AUSTIN (KXAN) — Should some books be banned? It’s a question that has some people saying “Yes,” while others say “No.”
“There are things I can never experience, but I can go to the library and check out a book, and I can walk in somebody else shoes,” said Former Llano County Librarian Suzette Baker.
Baker lost her job after she refused to remove books that some people claimed were “inappropriate”.
“You can’t deny someone access because you don’t believe in what it says,” Baker said.
In a special meeting in April, the Llano County Commissioners Court discussed whether to “continue or cease operations of the current physical Llano County Library System,” some claimed there were inappropriate books in the library that needed to be removed.
“These materials cannot be in the library. It has destroyed my family,” said one speaker at the meeting.
Several people speaking said they wanted some books removed.
“When you have sexually explicit material in an area where a 5-year-old can get a hold of it, that is wrong,” said Ervin Light back in April.
The American Library Association’s Office for Intellectual Freedom (OIF) reported 695 attempts to censor library materials and services and documented challenges to 1,915 unique titles. The number of unique titles challenged has increased by 20 percent from the same reporting period in 2022, the year in which the highest number of book challenges occurred since ALA began compiling this data more than 20 years ago.
“We are ranked number two in the country for the number of books and titles that have been challenged,” said Shirley Robinson with the Texas Library Association.
The association said parents have to be involved in the books their children pick up to read.
“It is vitally important for parents to get involved in the choices that their child is reading and to make sure the books they are bringing home reflect their own family values, but you don’t have that right to make that choice for another family’s child,” said Robinson.
This weekend, the Texas Book Festival kicks off in Austin.
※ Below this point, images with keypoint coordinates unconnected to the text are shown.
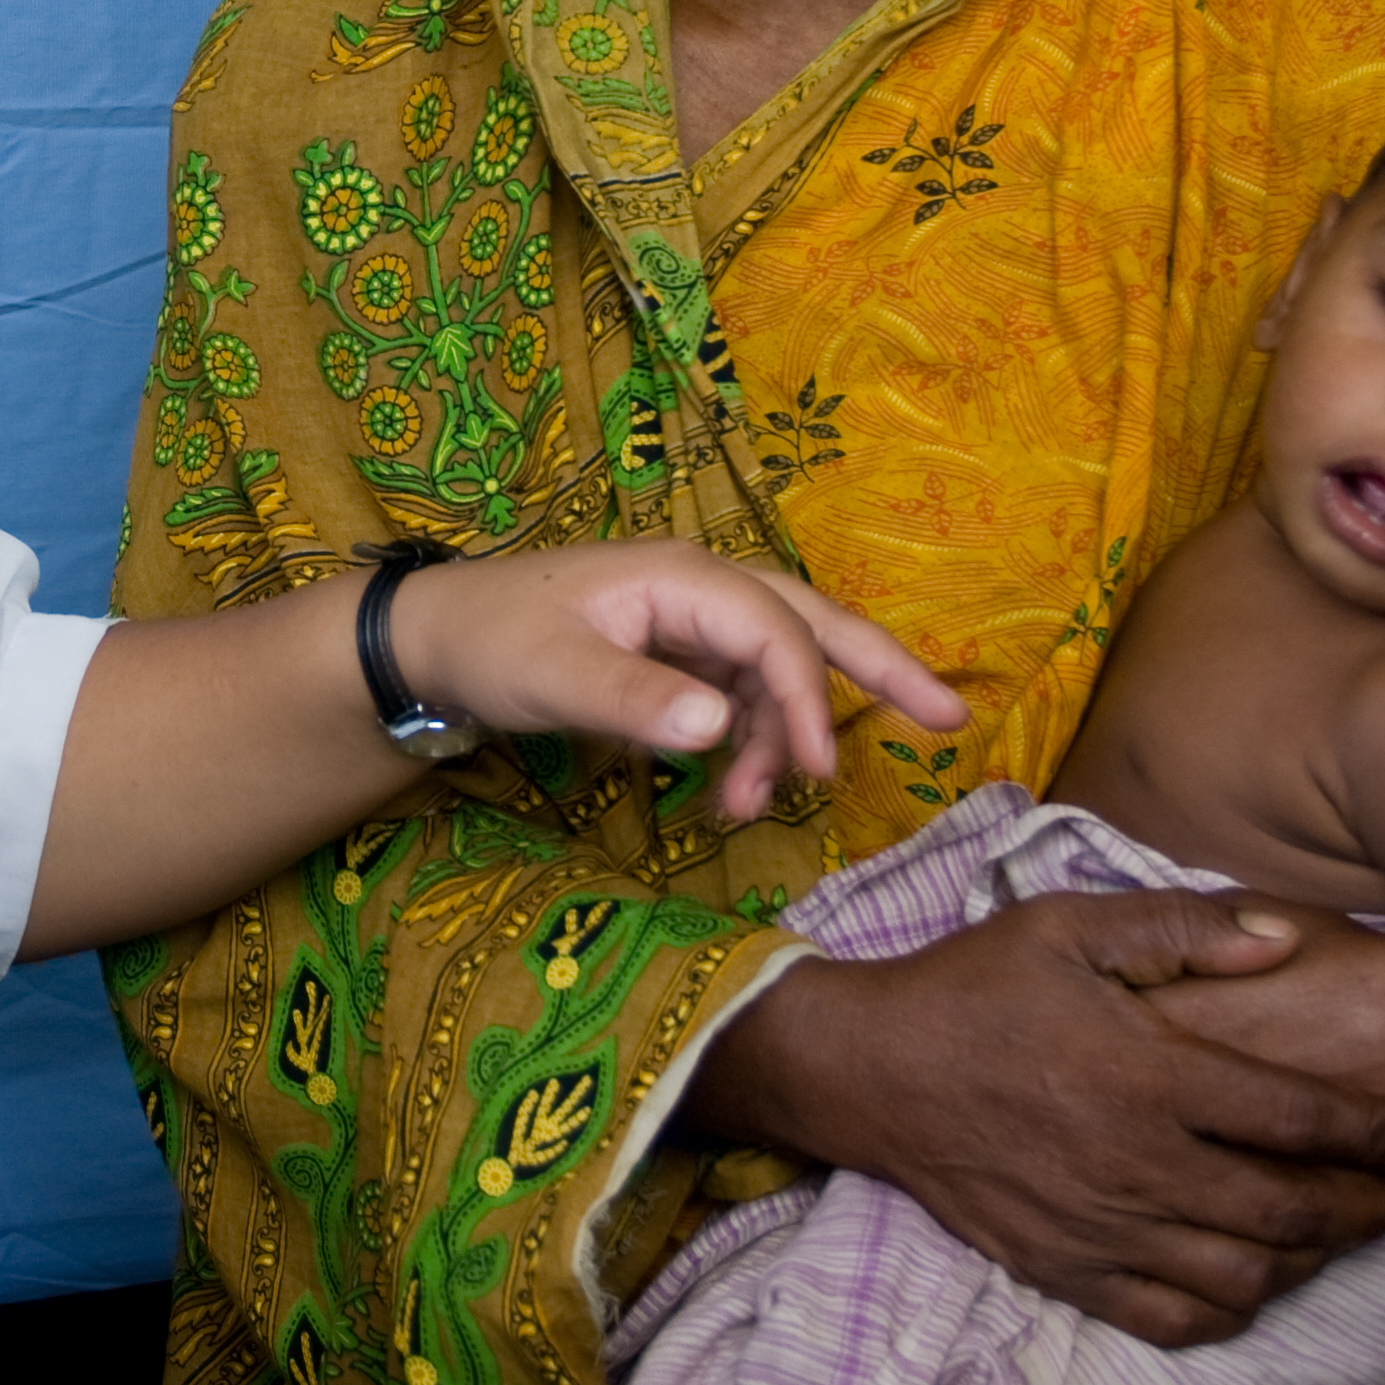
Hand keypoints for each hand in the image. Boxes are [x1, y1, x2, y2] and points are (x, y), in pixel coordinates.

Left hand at [390, 541, 965, 820]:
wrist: (434, 642)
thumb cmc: (491, 643)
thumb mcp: (555, 676)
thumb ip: (638, 701)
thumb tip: (722, 725)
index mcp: (680, 578)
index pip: (773, 632)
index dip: (804, 701)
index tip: (813, 773)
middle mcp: (698, 590)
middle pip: (810, 623)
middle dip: (880, 668)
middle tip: (950, 719)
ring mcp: (689, 623)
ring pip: (773, 670)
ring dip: (782, 733)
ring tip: (752, 806)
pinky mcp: (675, 656)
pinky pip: (739, 692)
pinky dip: (751, 738)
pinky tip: (730, 790)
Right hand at [683, 890, 1384, 1344]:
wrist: (871, 1070)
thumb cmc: (974, 986)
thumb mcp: (1068, 925)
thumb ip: (1179, 928)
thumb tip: (1280, 937)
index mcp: (1146, 1074)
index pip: (1295, 1116)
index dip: (1376, 1131)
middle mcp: (1135, 1163)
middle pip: (1289, 1209)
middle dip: (1366, 1203)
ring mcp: (1102, 1228)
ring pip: (1244, 1274)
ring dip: (1311, 1259)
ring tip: (1340, 1227)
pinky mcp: (1068, 1270)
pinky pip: (1175, 1317)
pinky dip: (1232, 1307)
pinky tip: (1253, 1277)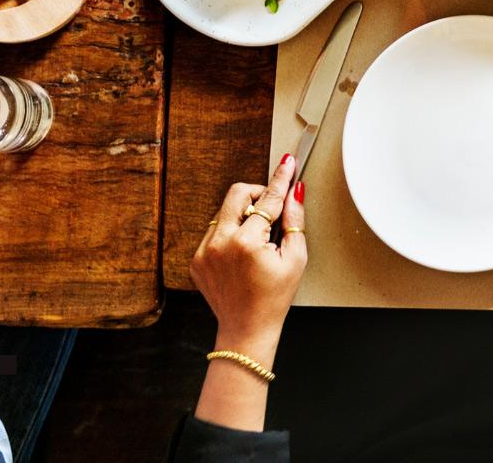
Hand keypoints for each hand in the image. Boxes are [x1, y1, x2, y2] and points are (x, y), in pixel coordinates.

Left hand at [191, 154, 306, 362]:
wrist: (246, 329)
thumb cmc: (274, 299)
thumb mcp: (296, 259)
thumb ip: (294, 221)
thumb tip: (295, 193)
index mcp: (247, 243)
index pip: (268, 199)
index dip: (281, 179)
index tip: (288, 164)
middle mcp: (221, 242)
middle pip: (237, 192)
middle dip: (257, 193)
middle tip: (271, 208)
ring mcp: (204, 250)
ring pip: (225, 211)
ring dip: (244, 216)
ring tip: (257, 241)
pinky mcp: (196, 258)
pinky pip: (215, 230)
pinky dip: (231, 233)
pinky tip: (242, 254)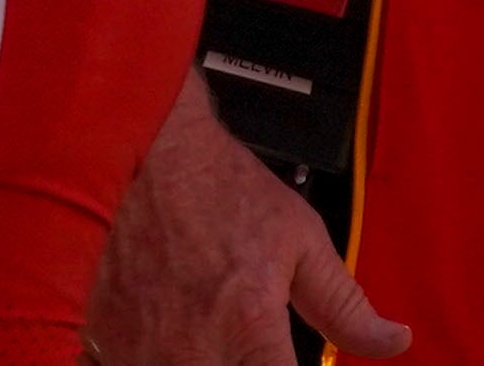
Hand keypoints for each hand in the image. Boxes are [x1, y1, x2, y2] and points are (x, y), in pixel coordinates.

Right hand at [86, 74, 406, 364]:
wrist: (130, 140)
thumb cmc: (209, 181)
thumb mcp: (297, 235)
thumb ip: (345, 303)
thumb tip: (392, 341)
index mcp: (249, 336)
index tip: (283, 357)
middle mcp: (189, 353)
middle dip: (238, 364)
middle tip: (238, 341)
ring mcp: (133, 348)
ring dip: (191, 362)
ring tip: (198, 336)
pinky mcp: (92, 333)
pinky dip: (140, 357)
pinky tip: (156, 339)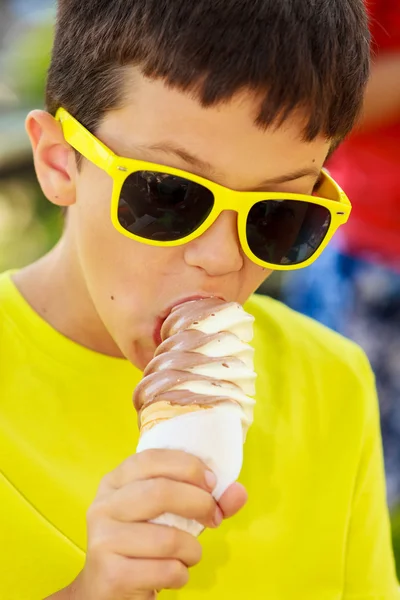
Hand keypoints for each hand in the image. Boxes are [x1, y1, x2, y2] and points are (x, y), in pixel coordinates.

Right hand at [56, 450, 246, 599]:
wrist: (107, 588)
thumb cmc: (144, 542)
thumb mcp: (169, 514)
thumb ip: (204, 499)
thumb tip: (239, 492)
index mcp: (115, 481)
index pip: (151, 459)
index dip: (187, 466)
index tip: (212, 483)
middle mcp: (103, 506)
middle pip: (160, 492)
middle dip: (199, 504)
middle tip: (214, 518)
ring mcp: (103, 540)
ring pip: (167, 537)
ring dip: (192, 549)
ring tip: (189, 554)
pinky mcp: (111, 575)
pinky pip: (165, 570)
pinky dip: (181, 574)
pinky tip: (172, 573)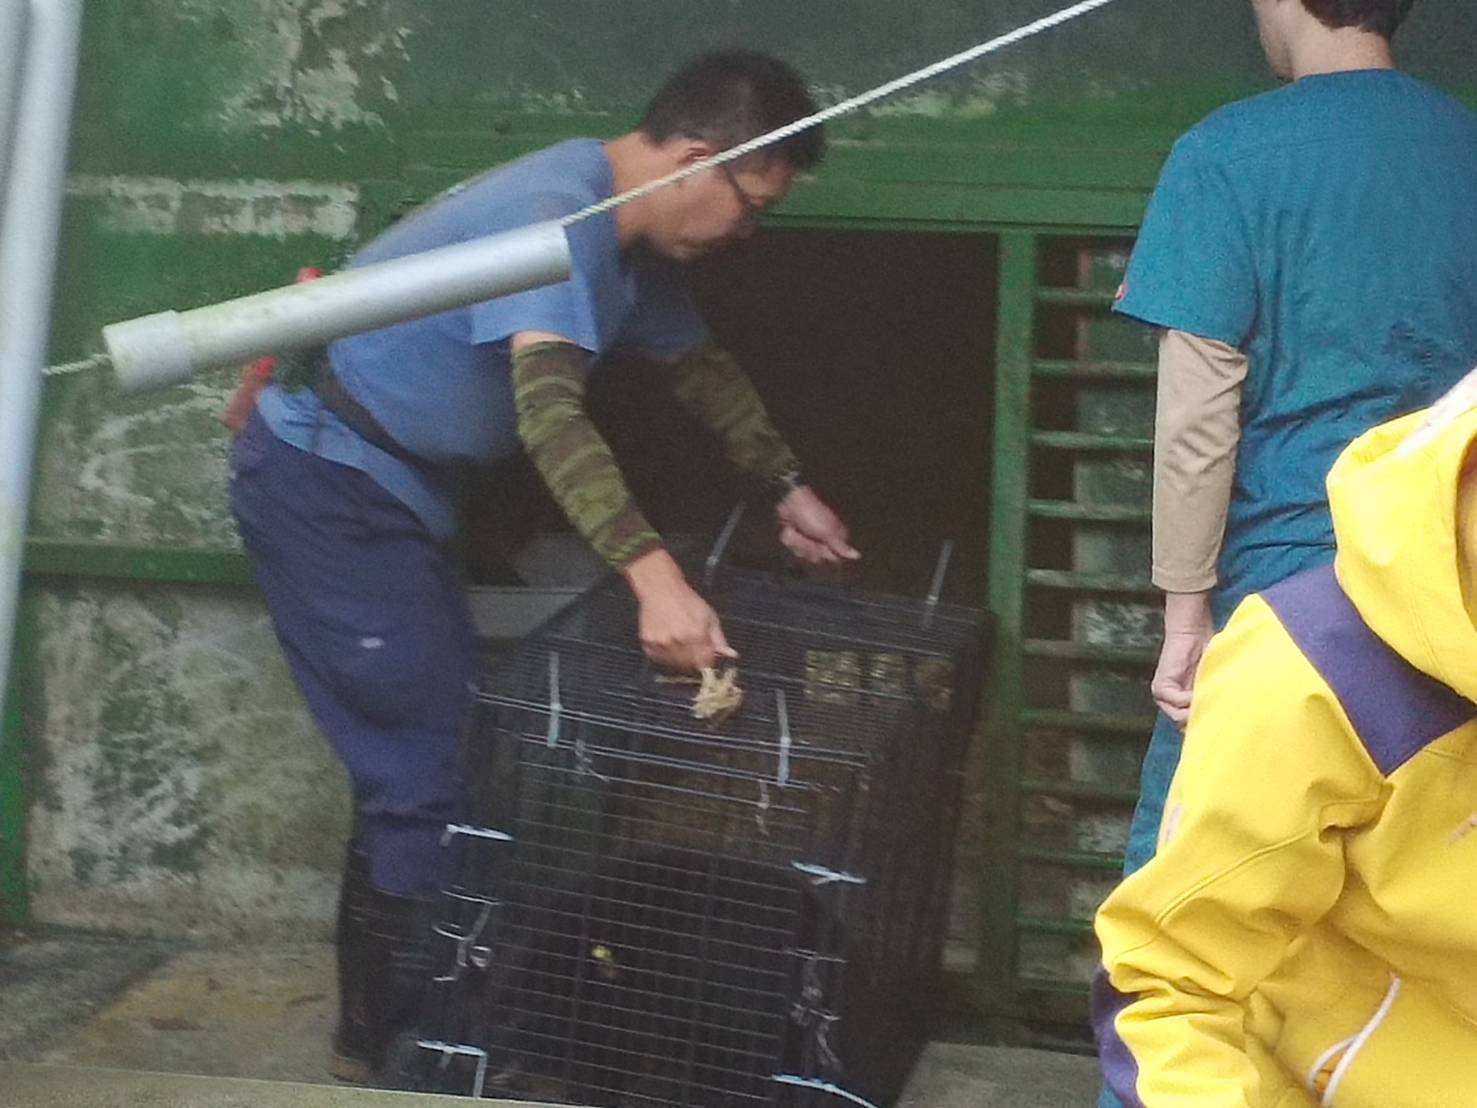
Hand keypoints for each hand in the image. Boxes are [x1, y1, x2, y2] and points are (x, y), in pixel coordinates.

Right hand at [623, 548, 736, 672]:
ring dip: (679, 659)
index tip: (705, 656)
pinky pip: (659, 659)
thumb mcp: (709, 616)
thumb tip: (731, 655)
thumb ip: (719, 639)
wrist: (661, 589)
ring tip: (678, 641)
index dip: (706, 661)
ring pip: (674, 664)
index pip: (705, 663)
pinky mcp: (648, 644)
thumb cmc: (688, 601)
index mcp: (697, 635)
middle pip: (689, 666)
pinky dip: (664, 655)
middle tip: (691, 646)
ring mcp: (662, 644)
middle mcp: (679, 642)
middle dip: (693, 660)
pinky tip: (667, 642)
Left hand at [775, 486, 860, 564]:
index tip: (821, 543)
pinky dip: (791, 539)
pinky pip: (794, 547)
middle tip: (807, 534)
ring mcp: (810, 540)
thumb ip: (841, 547)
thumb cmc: (811, 513)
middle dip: (809, 547)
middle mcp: (823, 540)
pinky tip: (792, 530)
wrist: (790, 503)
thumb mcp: (828, 532)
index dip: (825, 553)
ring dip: (798, 542)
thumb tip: (856, 555)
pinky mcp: (798, 538)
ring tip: (798, 530)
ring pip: (804, 553)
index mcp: (835, 537)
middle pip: (818, 558)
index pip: (833, 558)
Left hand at [1152, 591, 1213, 727]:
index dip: (1209, 728)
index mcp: (1184, 705)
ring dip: (1199, 710)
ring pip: (1182, 719)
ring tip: (1212, 699)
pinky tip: (1201, 688)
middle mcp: (1171, 705)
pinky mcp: (1160, 689)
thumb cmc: (1210, 653)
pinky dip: (1192, 699)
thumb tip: (1233, 724)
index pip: (1194, 729)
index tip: (1226, 724)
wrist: (1193, 630)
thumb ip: (1215, 700)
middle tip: (1221, 716)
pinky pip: (1179, 703)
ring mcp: (1163, 698)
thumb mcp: (1215, 683)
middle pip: (1186, 728)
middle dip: (1204, 722)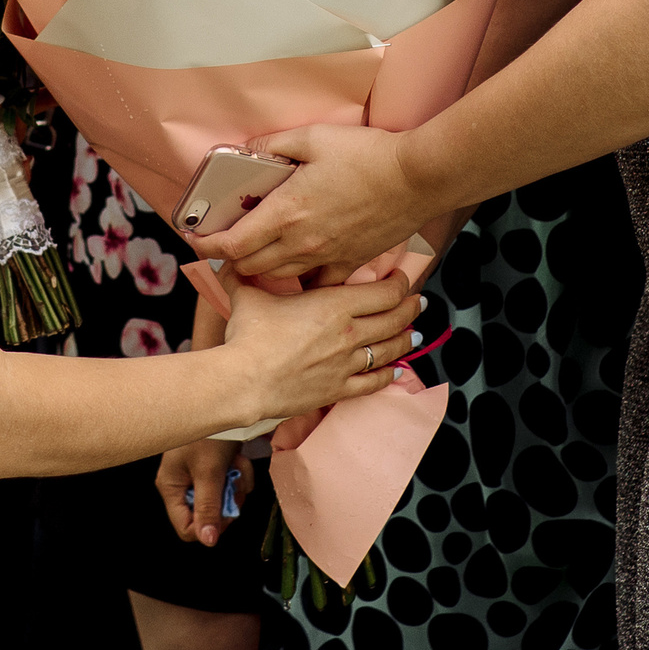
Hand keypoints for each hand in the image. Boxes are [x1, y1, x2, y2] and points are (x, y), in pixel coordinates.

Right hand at [157, 439, 250, 546]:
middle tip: (233, 482)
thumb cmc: (208, 431)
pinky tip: (238, 457)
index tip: (226, 511)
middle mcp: (183, 482)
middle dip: (226, 499)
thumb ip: (208, 507)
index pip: (187, 527)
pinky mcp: (213, 465)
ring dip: (235, 484)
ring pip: (222, 498)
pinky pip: (229, 482)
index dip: (209, 526)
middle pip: (208, 514)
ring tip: (235, 464)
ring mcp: (198, 473)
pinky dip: (238, 472)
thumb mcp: (209, 471)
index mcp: (172, 486)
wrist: (223, 396)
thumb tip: (208, 541)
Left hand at [191, 122, 439, 281]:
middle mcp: (302, 242)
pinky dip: (301, 279)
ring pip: (279, 277)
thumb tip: (247, 148)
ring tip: (254, 253)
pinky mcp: (351, 263)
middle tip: (225, 242)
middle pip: (250, 266)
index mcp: (286, 212)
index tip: (195, 238)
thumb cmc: (367, 155)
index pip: (233, 244)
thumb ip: (273, 144)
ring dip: (260, 268)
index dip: (207, 244)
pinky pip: (317, 284)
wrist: (417, 178)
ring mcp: (327, 257)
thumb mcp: (312, 137)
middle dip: (230, 257)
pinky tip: (299, 265)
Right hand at [223, 268, 418, 420]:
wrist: (244, 381)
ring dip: (405, 340)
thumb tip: (230, 261)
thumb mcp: (248, 296)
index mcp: (334, 305)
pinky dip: (390, 374)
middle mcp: (349, 333)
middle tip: (418, 303)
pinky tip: (397, 370)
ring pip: (390, 350)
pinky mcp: (339, 389)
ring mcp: (347, 364)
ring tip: (414, 334)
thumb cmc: (248, 337)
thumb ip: (244, 275)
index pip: (384, 293)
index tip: (401, 279)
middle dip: (410, 309)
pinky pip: (374, 381)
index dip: (399, 284)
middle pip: (394, 319)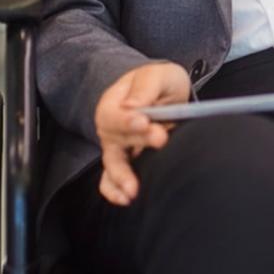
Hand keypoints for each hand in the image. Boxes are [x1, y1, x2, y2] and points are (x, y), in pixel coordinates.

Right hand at [94, 61, 190, 205]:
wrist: (162, 95)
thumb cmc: (159, 83)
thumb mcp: (158, 74)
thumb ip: (147, 85)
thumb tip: (133, 106)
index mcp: (114, 102)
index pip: (115, 114)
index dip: (128, 120)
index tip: (143, 121)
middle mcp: (110, 127)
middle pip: (118, 138)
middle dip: (140, 140)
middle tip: (161, 138)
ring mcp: (116, 147)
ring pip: (113, 164)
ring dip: (122, 177)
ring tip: (133, 190)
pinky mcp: (125, 163)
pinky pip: (111, 181)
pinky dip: (114, 191)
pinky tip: (126, 199)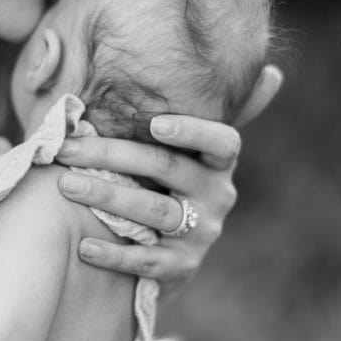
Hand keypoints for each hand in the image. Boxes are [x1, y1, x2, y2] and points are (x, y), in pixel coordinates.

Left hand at [57, 65, 282, 289]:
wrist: (166, 257)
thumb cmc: (164, 185)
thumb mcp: (186, 152)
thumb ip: (199, 114)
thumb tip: (274, 72)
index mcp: (217, 163)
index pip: (222, 142)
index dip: (192, 130)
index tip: (156, 123)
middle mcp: (217, 197)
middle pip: (166, 169)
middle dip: (112, 155)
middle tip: (67, 149)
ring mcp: (202, 234)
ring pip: (154, 212)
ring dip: (106, 196)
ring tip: (65, 185)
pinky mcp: (181, 268)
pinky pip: (147, 259)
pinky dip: (113, 253)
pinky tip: (83, 245)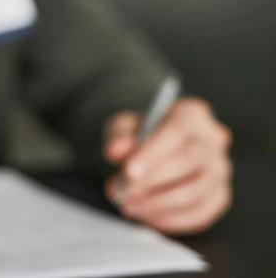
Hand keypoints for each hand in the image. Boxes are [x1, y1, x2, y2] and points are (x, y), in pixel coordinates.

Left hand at [103, 98, 232, 234]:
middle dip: (152, 182)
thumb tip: (114, 152)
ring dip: (158, 205)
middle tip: (123, 194)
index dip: (152, 154)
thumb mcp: (124, 125)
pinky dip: (170, 220)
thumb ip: (118, 136)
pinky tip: (146, 217)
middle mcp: (213, 140)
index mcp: (191, 114)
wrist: (156, 146)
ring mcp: (220, 170)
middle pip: (189, 162)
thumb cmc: (142, 133)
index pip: (176, 132)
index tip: (128, 172)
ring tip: (130, 206)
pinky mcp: (220, 196)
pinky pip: (200, 214)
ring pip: (195, 192)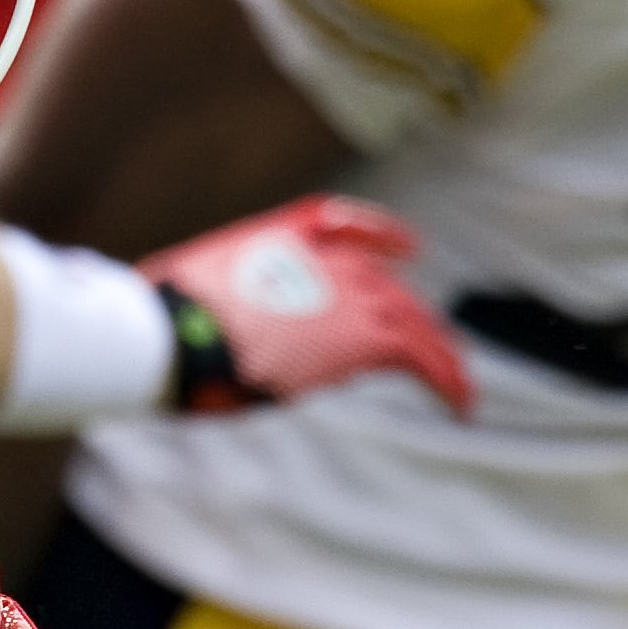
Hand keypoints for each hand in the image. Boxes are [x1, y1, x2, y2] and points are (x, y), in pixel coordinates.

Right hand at [144, 197, 472, 416]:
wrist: (177, 335)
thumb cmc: (166, 320)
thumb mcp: (191, 290)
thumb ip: (225, 302)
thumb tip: (232, 335)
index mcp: (285, 238)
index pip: (348, 224)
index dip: (382, 234)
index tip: (408, 247)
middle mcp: (329, 261)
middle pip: (391, 289)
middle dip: (416, 321)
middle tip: (438, 352)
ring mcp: (353, 296)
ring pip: (417, 325)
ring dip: (443, 360)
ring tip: (462, 393)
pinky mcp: (366, 341)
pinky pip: (423, 359)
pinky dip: (447, 381)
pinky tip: (460, 404)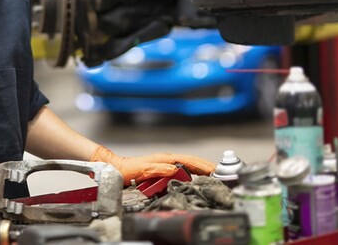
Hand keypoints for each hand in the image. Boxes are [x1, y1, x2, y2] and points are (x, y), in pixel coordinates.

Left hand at [90, 145, 215, 184]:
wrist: (119, 169)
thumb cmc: (131, 169)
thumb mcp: (146, 170)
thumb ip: (161, 169)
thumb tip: (176, 170)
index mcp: (166, 158)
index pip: (189, 160)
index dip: (203, 165)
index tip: (214, 170)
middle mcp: (167, 160)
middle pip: (191, 162)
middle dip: (205, 166)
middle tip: (218, 173)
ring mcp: (165, 164)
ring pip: (187, 166)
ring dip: (199, 170)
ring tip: (211, 175)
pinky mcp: (162, 169)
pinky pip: (181, 170)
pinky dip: (190, 173)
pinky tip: (194, 178)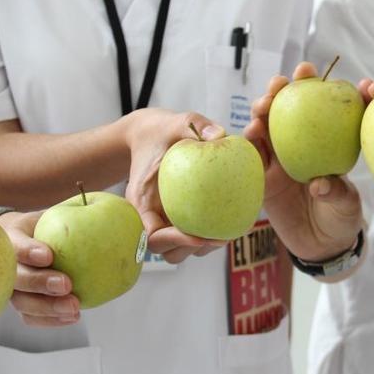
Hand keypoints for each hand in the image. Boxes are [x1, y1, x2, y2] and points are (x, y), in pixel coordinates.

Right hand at [0, 211, 80, 325]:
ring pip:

One panel discussion titled “Threats to Freedom of Expression” will feature two authors who have had their books banned.
“The right to read, write and think freely is the cornerstone of our democracy, so our organization will always champion that right,” said Hannah Gabel, literary director for the Texas Book Festival.
“Books help inform young children, as well as adults and provide them with the language they need to describe experiences that they have been through.”